The study, which was published in the Journal of Bone and Joint Surgery, explored how computerisation reduced the risk of life-threatening clot formations that sometimes resulted from the cutting of the bone as done in conventional surgery.
“In a computerised surgery, surgeons can cut the bone at accurate angles and balance the soft tissue around the knee area. This helps in achieving better knee alignment too,” adds Dr Tejas Upasani, a Mumbai-based orthopaedic surgeon. “It also quantifies the tension around the ligament to help the doctor decide how much ligament release should he apply.”This kind of advancement is also encouraging patients to overcome their fear and go under the knife to improve their quality of life.
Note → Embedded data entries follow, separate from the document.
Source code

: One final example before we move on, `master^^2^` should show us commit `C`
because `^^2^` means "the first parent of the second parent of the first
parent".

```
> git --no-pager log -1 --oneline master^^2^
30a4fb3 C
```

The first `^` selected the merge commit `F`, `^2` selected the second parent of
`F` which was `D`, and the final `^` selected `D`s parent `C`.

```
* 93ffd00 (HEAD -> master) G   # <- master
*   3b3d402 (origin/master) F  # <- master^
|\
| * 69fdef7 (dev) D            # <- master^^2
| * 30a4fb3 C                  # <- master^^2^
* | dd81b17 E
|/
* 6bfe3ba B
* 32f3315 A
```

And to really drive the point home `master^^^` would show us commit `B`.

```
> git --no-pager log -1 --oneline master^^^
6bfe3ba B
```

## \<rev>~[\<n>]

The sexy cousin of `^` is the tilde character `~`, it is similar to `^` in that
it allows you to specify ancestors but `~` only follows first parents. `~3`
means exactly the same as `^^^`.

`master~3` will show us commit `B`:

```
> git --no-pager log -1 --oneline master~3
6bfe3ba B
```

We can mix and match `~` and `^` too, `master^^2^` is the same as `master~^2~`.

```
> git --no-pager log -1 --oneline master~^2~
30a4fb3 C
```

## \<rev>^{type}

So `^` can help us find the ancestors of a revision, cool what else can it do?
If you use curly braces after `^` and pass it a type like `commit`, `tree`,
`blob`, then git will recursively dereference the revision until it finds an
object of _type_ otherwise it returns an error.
Delhi-based artist Manu Parekh, 76, for instance, opted for a knee replacement after an x-ray revealed that his arthritis had reached an advanced stage. “Driving had become very painful,” says Parekh. “So had standing for long hours, which I need to do daily to complete my paintings.”His condition was bad; the only way to improve his quality of life was to have both his knees replaced, says Dr Rajgopal, chairman of Medanta Hospital’s Bone and Joint Institute. Today, as a result of the surgery, Parekh is up on his feet, walking, painting and travelling again. “Studies have indicated that more than 90% of patients who have had total knee replacement surgery experience dramatic reductions in knee pain and a significant improvement in the quality of life,” adds Dr Rajgopal. “This is even more true for those undergoing computerised knee replacement surgery.”
New Delhi’s Indraprastha Apollo Hospital, for instance, is using the gyroscope technology — where disc-shaped equipment with a free axis of rotation helps surgeons position knee implants at nearperfect angles and orientations.
“The shelf life of an implant in a knee replacement procedure depends on how well the implant is aligned with the bone. The gyroscope technique helps immensely in this,” says Dr Yash Gulati, senior orthopaedic and joint reconstruction surgeon at the hospital.
While this is a case of a new kind of computerised equipment, similar degrees of improvement are coming to knee surgery via software upgrades. “The basic principle usually stays the same,” says Dr Malhotra of AIIMS. “The aim is to ensure that the implant is as well-aligned with the bone as possible. And different machines with their improved software are helping us achieve this alignment to a greater degree than ever before.”